Task instructions: The records that follow are to be given again exactly. Do not carry over any image.

Source texts of formatted documents:
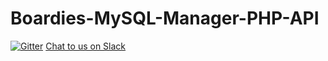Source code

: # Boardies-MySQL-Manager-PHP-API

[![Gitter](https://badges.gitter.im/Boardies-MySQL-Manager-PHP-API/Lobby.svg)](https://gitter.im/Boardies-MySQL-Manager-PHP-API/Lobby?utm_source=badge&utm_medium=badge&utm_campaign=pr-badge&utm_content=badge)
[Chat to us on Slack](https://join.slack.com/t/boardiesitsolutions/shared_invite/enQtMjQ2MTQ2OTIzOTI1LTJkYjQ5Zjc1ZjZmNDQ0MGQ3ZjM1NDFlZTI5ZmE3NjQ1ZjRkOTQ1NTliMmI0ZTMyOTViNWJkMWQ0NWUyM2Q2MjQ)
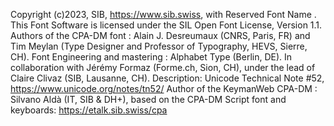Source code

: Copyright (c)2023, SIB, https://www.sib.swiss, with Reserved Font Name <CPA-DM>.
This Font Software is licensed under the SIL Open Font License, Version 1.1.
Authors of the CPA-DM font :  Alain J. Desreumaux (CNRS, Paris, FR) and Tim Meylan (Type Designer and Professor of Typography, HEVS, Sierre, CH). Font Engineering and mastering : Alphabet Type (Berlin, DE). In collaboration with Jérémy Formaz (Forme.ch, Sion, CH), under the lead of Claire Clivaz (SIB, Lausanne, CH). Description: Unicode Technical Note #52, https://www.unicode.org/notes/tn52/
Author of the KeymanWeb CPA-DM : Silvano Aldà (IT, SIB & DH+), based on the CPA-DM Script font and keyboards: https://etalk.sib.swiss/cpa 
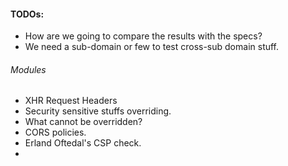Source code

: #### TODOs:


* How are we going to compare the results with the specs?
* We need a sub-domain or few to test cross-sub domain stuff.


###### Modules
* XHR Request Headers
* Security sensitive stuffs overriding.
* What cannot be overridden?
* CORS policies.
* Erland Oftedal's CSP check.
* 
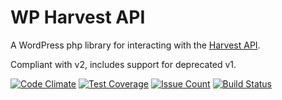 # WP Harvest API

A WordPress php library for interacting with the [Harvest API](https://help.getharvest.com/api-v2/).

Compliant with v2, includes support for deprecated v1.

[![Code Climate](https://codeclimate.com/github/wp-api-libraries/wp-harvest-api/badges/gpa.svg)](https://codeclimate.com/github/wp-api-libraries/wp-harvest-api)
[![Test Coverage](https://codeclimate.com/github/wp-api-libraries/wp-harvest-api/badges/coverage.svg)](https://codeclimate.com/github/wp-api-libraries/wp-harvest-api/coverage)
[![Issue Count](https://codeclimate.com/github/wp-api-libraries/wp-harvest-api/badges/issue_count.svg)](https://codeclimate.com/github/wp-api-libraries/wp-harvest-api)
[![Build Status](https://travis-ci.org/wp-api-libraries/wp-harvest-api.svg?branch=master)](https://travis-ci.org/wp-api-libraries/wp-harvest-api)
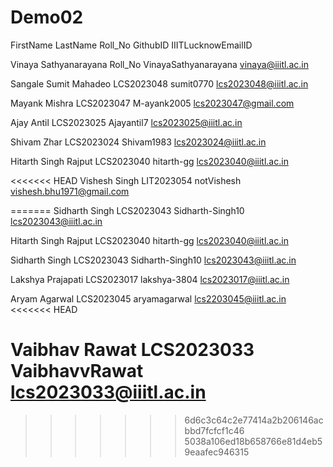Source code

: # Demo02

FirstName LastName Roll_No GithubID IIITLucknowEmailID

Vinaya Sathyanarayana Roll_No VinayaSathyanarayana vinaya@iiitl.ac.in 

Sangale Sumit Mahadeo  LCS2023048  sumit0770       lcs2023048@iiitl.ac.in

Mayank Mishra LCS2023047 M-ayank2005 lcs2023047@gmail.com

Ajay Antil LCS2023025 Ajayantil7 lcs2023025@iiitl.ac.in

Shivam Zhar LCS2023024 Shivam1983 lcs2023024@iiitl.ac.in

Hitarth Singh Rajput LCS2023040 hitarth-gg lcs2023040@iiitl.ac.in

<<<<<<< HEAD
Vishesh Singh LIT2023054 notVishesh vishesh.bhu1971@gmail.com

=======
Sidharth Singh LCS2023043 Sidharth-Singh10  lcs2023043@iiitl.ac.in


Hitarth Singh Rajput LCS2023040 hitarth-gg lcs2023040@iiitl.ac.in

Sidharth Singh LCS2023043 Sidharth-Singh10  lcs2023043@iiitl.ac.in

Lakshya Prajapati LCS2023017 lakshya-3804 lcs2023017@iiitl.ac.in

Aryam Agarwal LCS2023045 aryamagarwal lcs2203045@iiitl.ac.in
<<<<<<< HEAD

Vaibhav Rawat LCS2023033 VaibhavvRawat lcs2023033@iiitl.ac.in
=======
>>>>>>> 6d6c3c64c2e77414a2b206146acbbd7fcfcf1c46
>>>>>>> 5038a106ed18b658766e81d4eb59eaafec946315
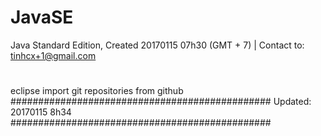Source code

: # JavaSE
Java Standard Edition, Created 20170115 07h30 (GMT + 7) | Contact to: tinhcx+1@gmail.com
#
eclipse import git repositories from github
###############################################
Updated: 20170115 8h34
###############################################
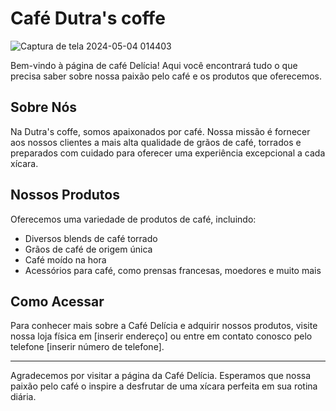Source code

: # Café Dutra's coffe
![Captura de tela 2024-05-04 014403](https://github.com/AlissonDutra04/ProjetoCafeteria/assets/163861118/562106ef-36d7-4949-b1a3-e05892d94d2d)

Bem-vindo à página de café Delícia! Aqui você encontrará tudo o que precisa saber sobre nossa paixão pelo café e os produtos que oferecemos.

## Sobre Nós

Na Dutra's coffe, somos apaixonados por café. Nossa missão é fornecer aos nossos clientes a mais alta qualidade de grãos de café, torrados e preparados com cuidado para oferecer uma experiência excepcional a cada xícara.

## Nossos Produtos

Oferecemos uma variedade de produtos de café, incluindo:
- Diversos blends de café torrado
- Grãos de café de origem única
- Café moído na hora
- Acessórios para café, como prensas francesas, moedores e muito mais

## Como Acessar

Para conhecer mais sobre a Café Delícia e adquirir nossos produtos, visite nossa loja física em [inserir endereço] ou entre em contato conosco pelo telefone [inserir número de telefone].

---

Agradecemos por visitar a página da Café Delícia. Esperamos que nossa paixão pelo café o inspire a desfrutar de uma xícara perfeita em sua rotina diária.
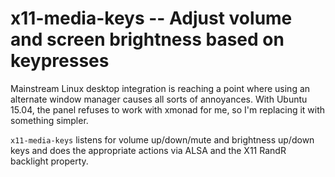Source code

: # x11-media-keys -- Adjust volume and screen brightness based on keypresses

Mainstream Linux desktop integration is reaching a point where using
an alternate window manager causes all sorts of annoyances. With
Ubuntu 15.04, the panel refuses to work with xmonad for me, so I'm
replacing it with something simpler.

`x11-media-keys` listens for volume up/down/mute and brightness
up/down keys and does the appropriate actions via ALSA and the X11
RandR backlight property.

Response to the exercise:
Source code

: # Boardies-MySQL-Manager-PHP-API

[![Gitter](https://badges.gitter.im/Boardies-MySQL-Manager-PHP-API/Lobby.svg)](https://gitter.im/Boardies-MySQL-Manager-PHP-API/Lobby?utm_source=badge&utm_medium=badge&utm_campaign=pr-badge&utm_content=badge)
[Chat to us on Slack](https://join.slack.com/t/boardiesitsolutions/shared_invite/enQtMjQ2MTQ2OTIzOTI1LTJkYjQ5Zjc1ZjZmNDQ0MGQ3ZjM1NDFlZTI5ZmE3NjQ1ZjRkOTQ1NTliMmI0ZTMyOTViNWJkMWQ0NWUyM2Q2MjQ)
Source code

: Copyright (c)2023, SIB, https://www.sib.swiss, with Reserved Font Name <CPA-DM>.
This Font Software is licensed under the SIL Open Font License, Version 1.1.
Authors of the CPA-DM font :  Alain J. Desreumaux (CNRS, Paris, FR) and Tim Meylan (Type Designer and Professor of Typography, HEVS, Sierre, CH). Font Engineering and mastering : Alphabet Type (Berlin, DE). In collaboration with Jérémy Formaz (Forme.ch, Sion, CH), under the lead of Claire Clivaz (SIB, Lausanne, CH). Description: Unicode Technical Note #52, https://www.unicode.org/notes/tn52/
Author of the KeymanWeb CPA-DM : Silvano Aldà (IT, SIB & DH+), based on the CPA-DM Script font and keyboards: https://etalk.sib.swiss/cpa 
Source code

: #### TODOs:


* How are we going to compare the results with the specs?
* We need a sub-domain or few to test cross-sub domain stuff.


###### Modules
* XHR Request Headers
* Security sensitive stuffs overriding.
* What cannot be overridden?
* CORS policies.
* Erland Oftedal's CSP check.
* 
 # WP Harvest API

A WordPress php library for interacting with the [Harvest API](https://help.getharvest.com/api-v2/).

Compliant with v2, includes support for deprecated v1.

[![Code Climate](https://codeclimate.com/github/wp-api-libraries/wp-harvest-api/badges/gpa.svg)](https://codeclimate.com/github/wp-api-libraries/wp-harvest-api)
[![Test Coverage](https://codeclimate.com/github/wp-api-libraries/wp-harvest-api/badges/coverage.svg)](https://codeclimate.com/github/wp-api-libraries/wp-harvest-api/coverage)
[![Issue Count](https://codeclimate.com/github/wp-api-libraries/wp-harvest-api/badges/issue_count.svg)](https://codeclimate.com/github/wp-api-libraries/wp-harvest-api)
[![Build Status](https://travis-ci.org/wp-api-libraries/wp-harvest-api.svg?branch=master)](https://travis-ci.org/wp-api-libraries/wp-harvest-api)
Source code

: # Demo02

FirstName LastName Roll_No GithubID IIITLucknowEmailID

Vinaya Sathyanarayana Roll_No VinayaSathyanarayana vinaya@iiitl.ac.in 

Sangale Sumit Mahadeo  LCS2023048  sumit0770       lcs2023048@iiitl.ac.in

Mayank Mishra LCS2023047 M-ayank2005 lcs2023047@gmail.com

Ajay Antil LCS2023025 Ajayantil7 lcs2023025@iiitl.ac.in

Shivam Zhar LCS2023024 Shivam1983 lcs2023024@iiitl.ac.in

Hitarth Singh Rajput LCS2023040 hitarth-gg lcs2023040@iiitl.ac.in

<<<<<<< HEAD
Vishesh Singh LIT2023054 notVishesh vishesh.bhu1971@gmail.com

=======
Sidharth Singh LCS2023043 Sidharth-Singh10  lcs2023043@iiitl.ac.in


Hitarth Singh Rajput LCS2023040 hitarth-gg lcs2023040@iiitl.ac.in

Sidharth Singh LCS2023043 Sidharth-Singh10  lcs2023043@iiitl.ac.in

Lakshya Prajapati LCS2023017 lakshya-3804 lcs2023017@iiitl.ac.in

Aryam Agarwal LCS2023045 aryamagarwal lcs2203045@iiitl.ac.in
<<<<<<< HEAD

Vaibhav Rawat LCS2023033 VaibhavvRawat lcs2023033@iiitl.ac.in
=======
>>>>>>> 6d6c3c64c2e77414a2b206146acbbd7fcfcf1c46
>>>>>>> 5038a106ed18b658766e81d4eb59eaafec946315
Source code

: # JavaSE
Java Standard Edition, Created 20170115 07h30 (GMT + 7) | Contact to: tinhcx+1@gmail.com
#
eclipse import git repositories from github
###############################################
Updated: 20170115 8h34
###############################################
Source code

: # Café Dutra's coffe
![Captura de tela 2024-05-04 014403](https://github.com/AlissonDutra04/ProjetoCafeteria/assets/163861118/562106ef-36d7-4949-b1a3-e05892d94d2d)

Bem-vindo à página de café Delícia! Aqui você encontrará tudo o que precisa saber sobre nossa paixão pelo café e os produtos que oferecemos.

## Sobre Nós

Na Dutra's coffe, somos apaixonados por café. Nossa missão é fornecer aos nossos clientes a mais alta qualidade de grãos de café, torrados e preparados com cuidado para oferecer uma experiência excepcional a cada xícara.

## Nossos Produtos

Oferecemos uma variedade de produtos de café, incluindo:
- Diversos blends de café torrado
- Grãos de café de origem única
- Café moído na hora
- Acessórios para café, como prensas francesas, moedores e muito mais

## Como Acessar

Para conhecer mais sobre a Café Delícia e adquirir nossos produtos, visite nossa loja física em [inserir endereço] ou entre em contato conosco pelo telefone [inserir número de telefone].

---

Agradecemos por visitar a página da Café Delícia. Esperamos que nossa paixão pelo café o inspire a desfrutar de uma xícara perfeita em sua rotina diária.
Source code

: # x11-media-keys -- Adjust volume and screen brightness based on keypresses

Mainstream Linux desktop integration is reaching a point where using
an alternate window manager causes all sorts of annoyances. With
Ubuntu 15.04, the panel refuses to work with xmonad for me, so I'm
replacing it with something simpler.

`x11-media-keys` listens for volume up/down/mute and brightness
up/down keys and does the appropriate actions via ALSA and the X11
RandR backlight property.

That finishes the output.